[Challenge]
Copy every line of text in the records below word for word, leaving out the pictures.

╭──

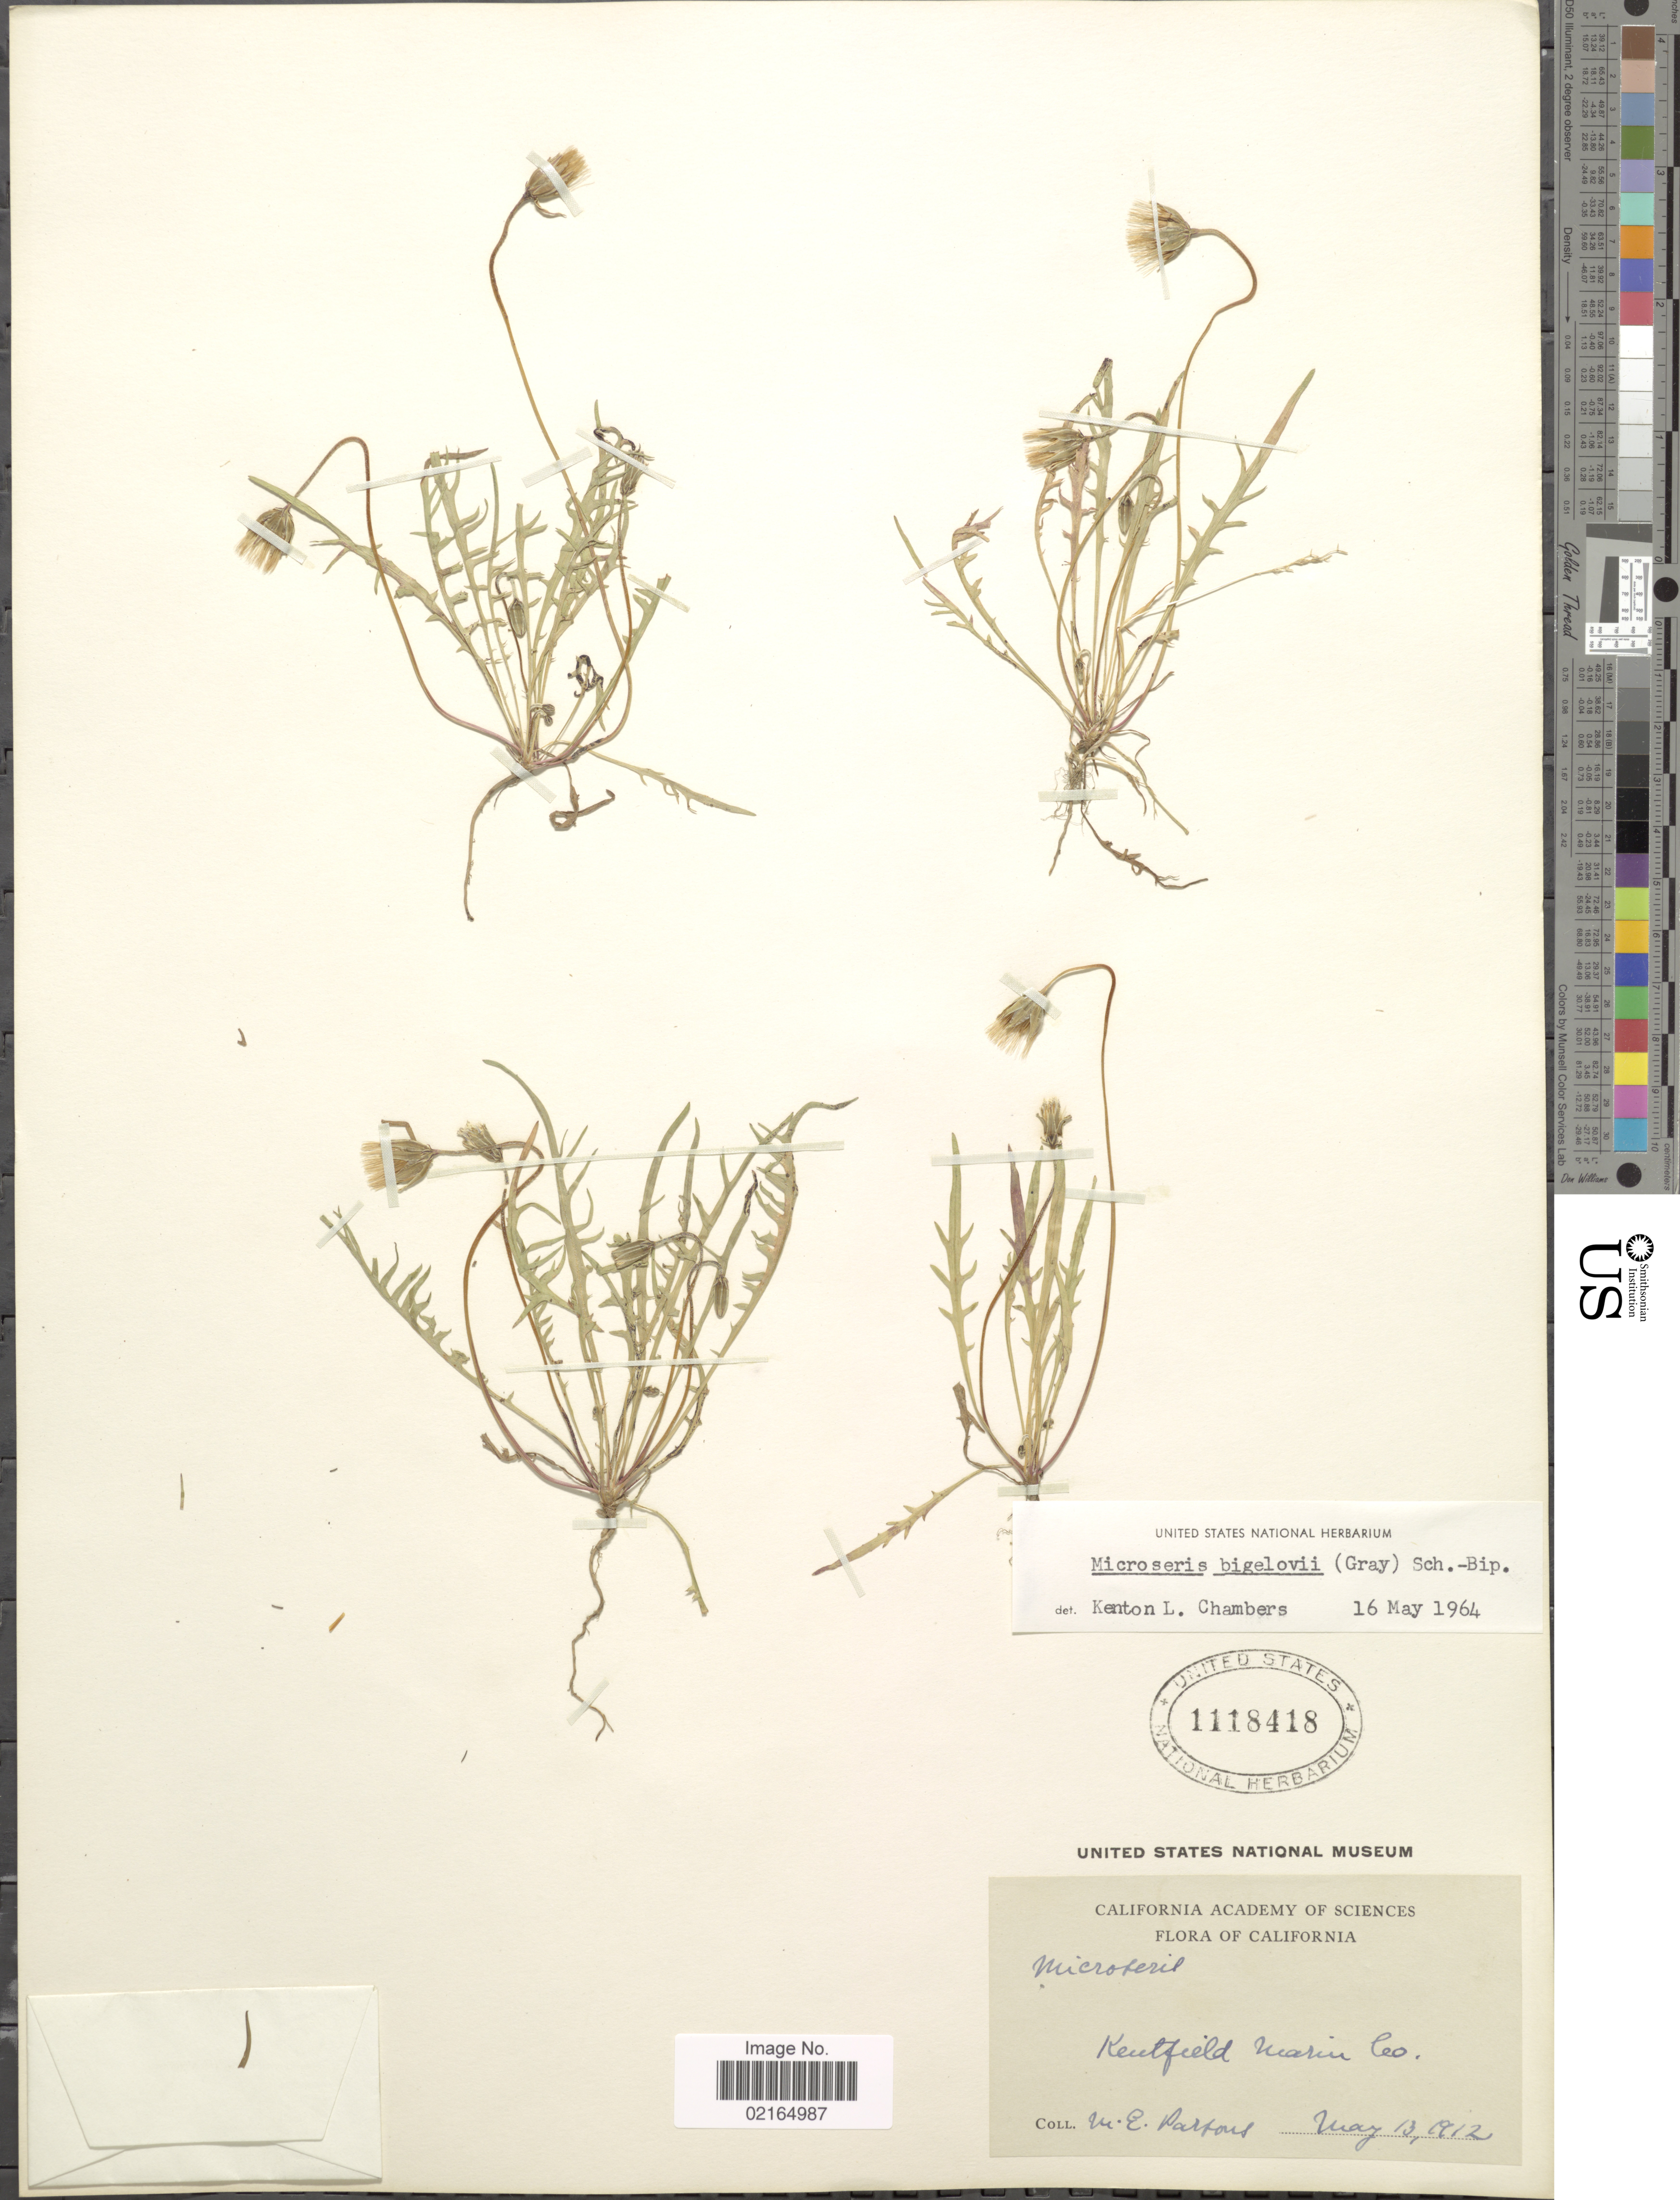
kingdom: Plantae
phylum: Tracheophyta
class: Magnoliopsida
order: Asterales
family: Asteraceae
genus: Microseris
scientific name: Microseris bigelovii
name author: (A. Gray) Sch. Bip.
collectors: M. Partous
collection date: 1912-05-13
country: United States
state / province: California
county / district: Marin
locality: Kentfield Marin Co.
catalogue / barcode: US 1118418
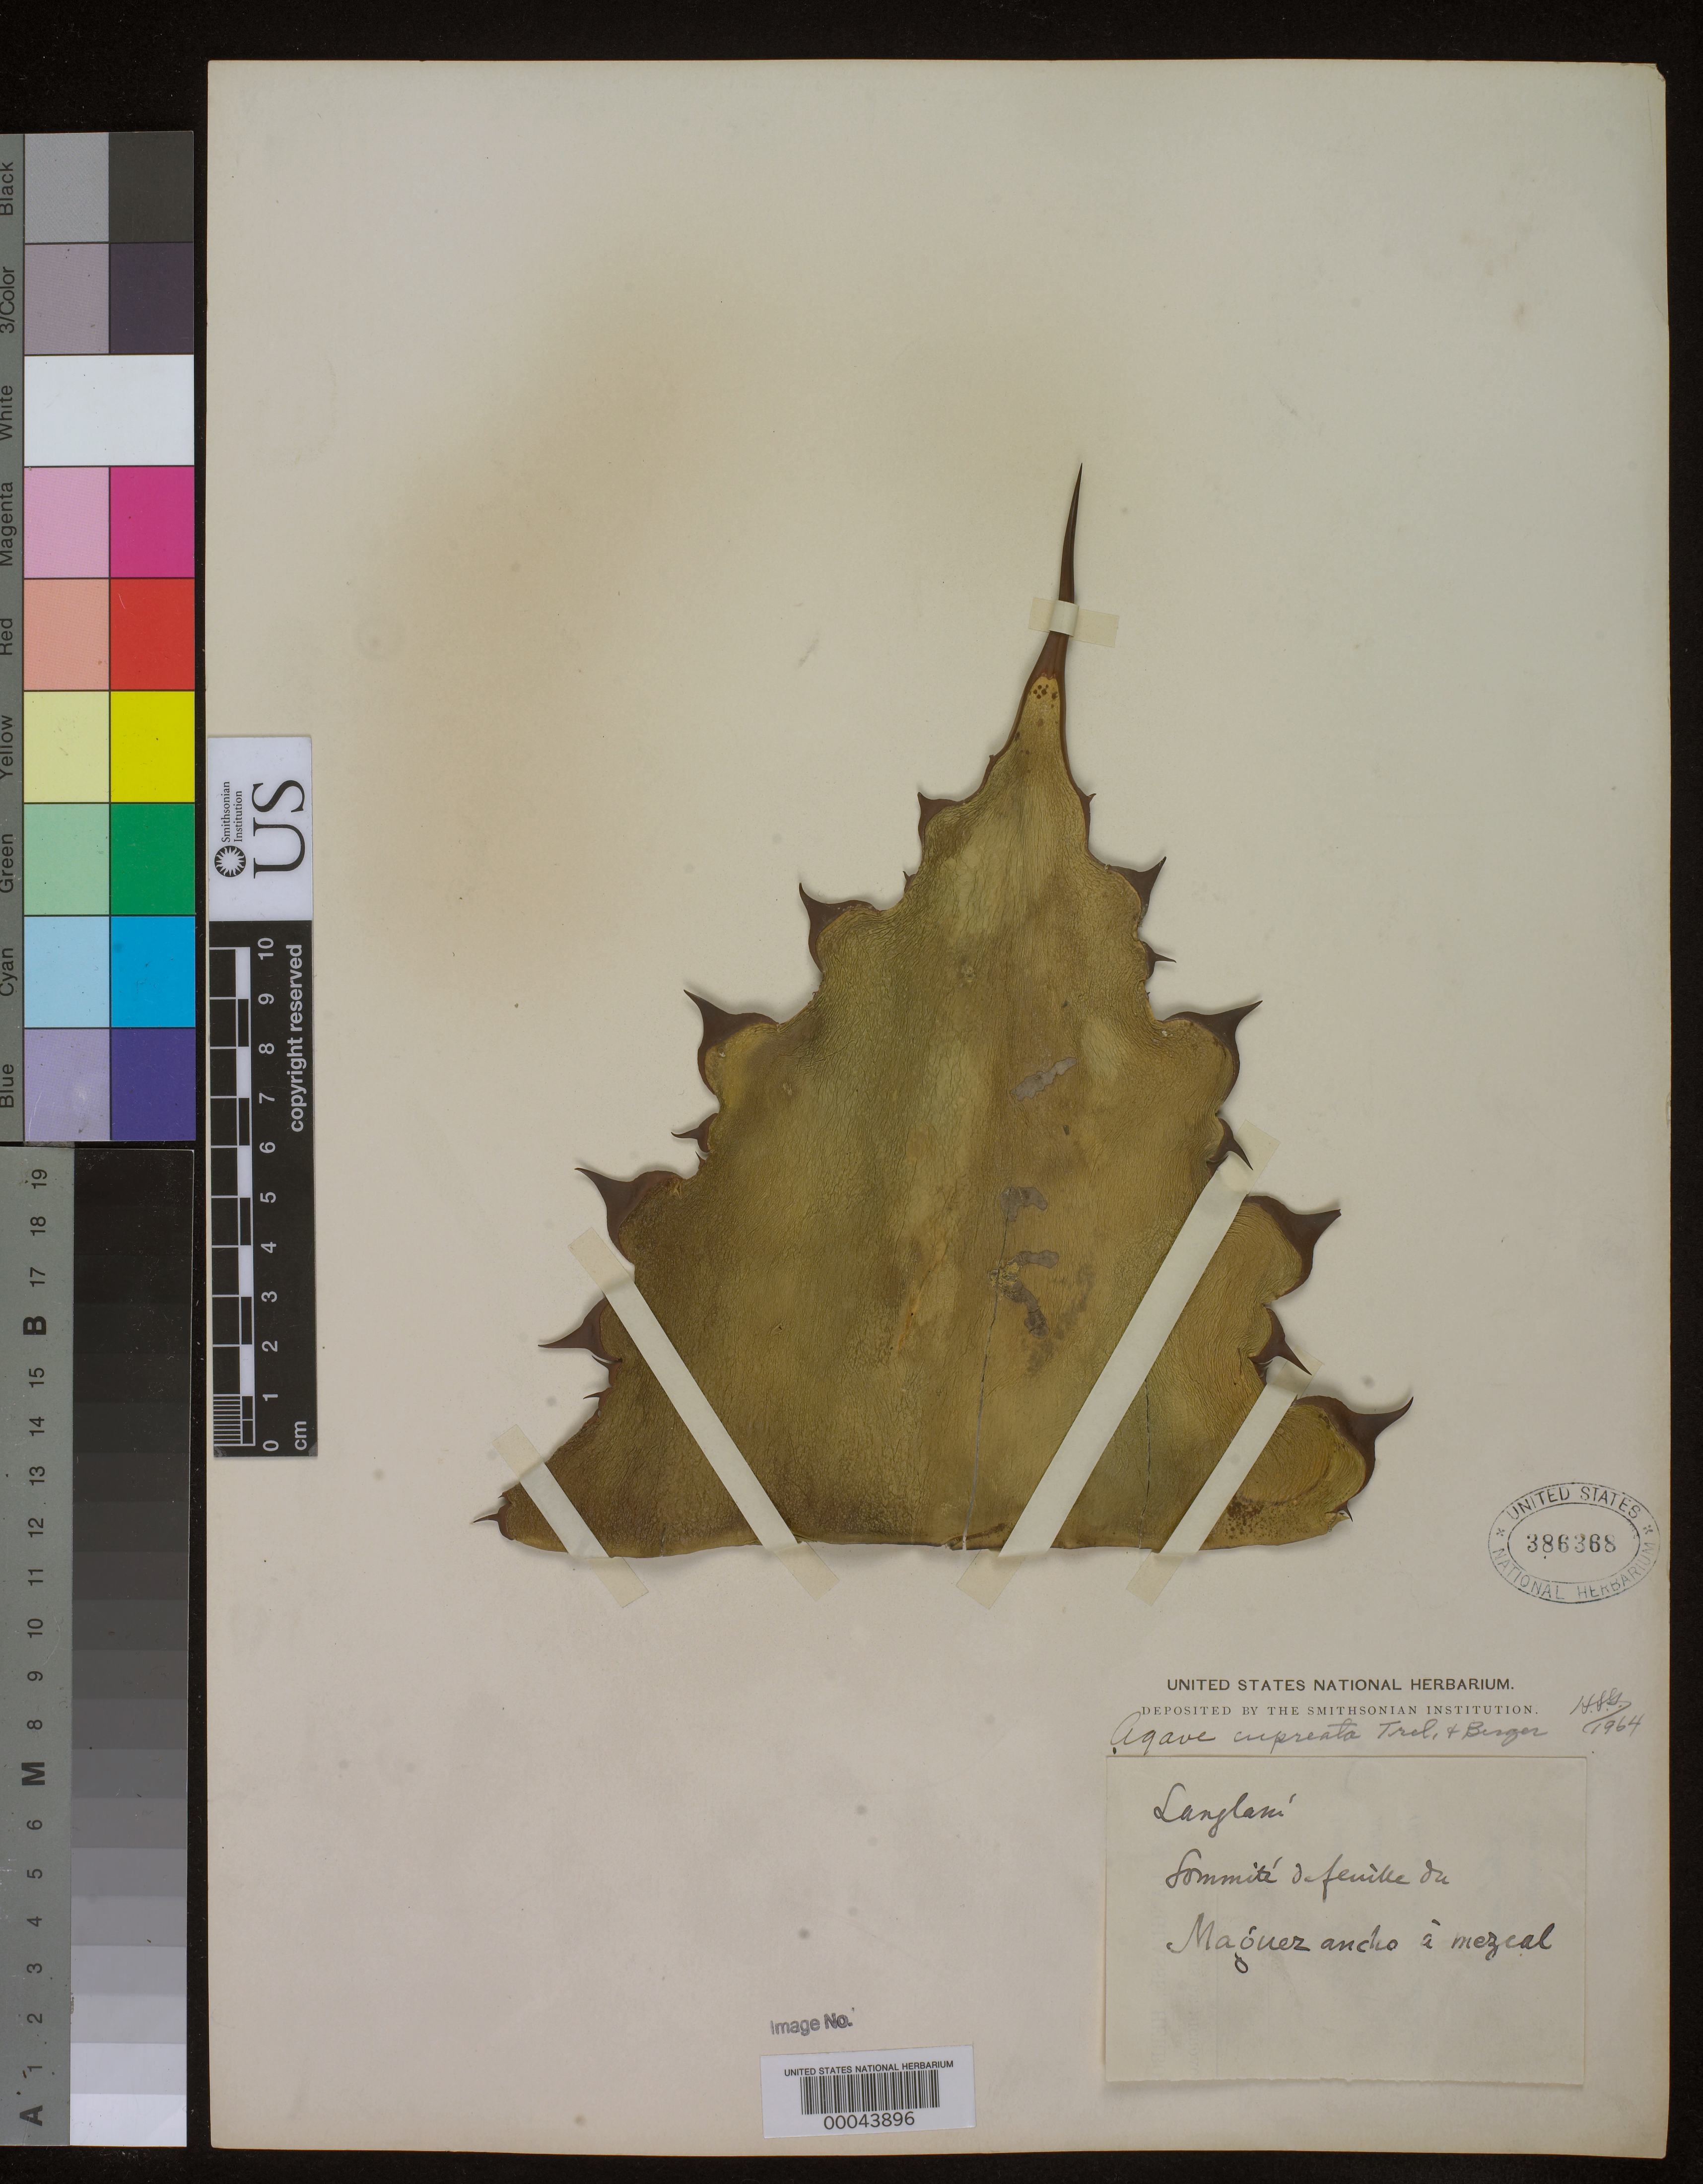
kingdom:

╰──

[Result of the task]
kingdom: Plantae
phylum: Tracheophyta
class: Magnoliopsida
order: Asterales
family: Asteraceae
genus: Microseris
scientific name: Microseris bigelovii
name author: (A. Gray) Sch. Bip.
collectors: M. Partous
collection date: 1912-05-13
country: United States
state / province: California
county / district: Marin
locality: Kentfield Marin Co.
catalogue / barcode: US 1118418
kingdom:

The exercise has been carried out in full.